**Exercise**
Copies of all lines that contain "logic" are needed; take them from the data below.

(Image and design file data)

---*---

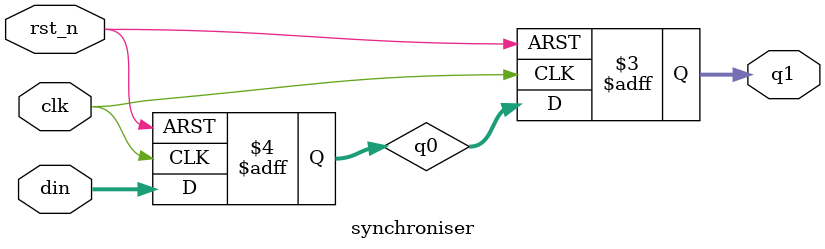
<source format=sv>
`timescale 1ns / 1ps


module synchroniser #(parameter n=4)(
input logic [n-1:0] din,
input logic clk,rst_n,
output logic [n-1:0]q1
    );
logic [n-1:0] q0;

always_ff @(posedge clk, negedge rst_n)
    begin
        if(!rst_n)
            begin
            q0<=0;
            q1<=0;
            end
        else
            begin
            q0<=din;
            q1<=q0;
            end
    end
    
        


endmodule

</source>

---*---

**Reply**
input logic [n-1:0] din,
input logic clk,rst_n,
output logic [n-1:0]q1
logic [n-1:0] q0;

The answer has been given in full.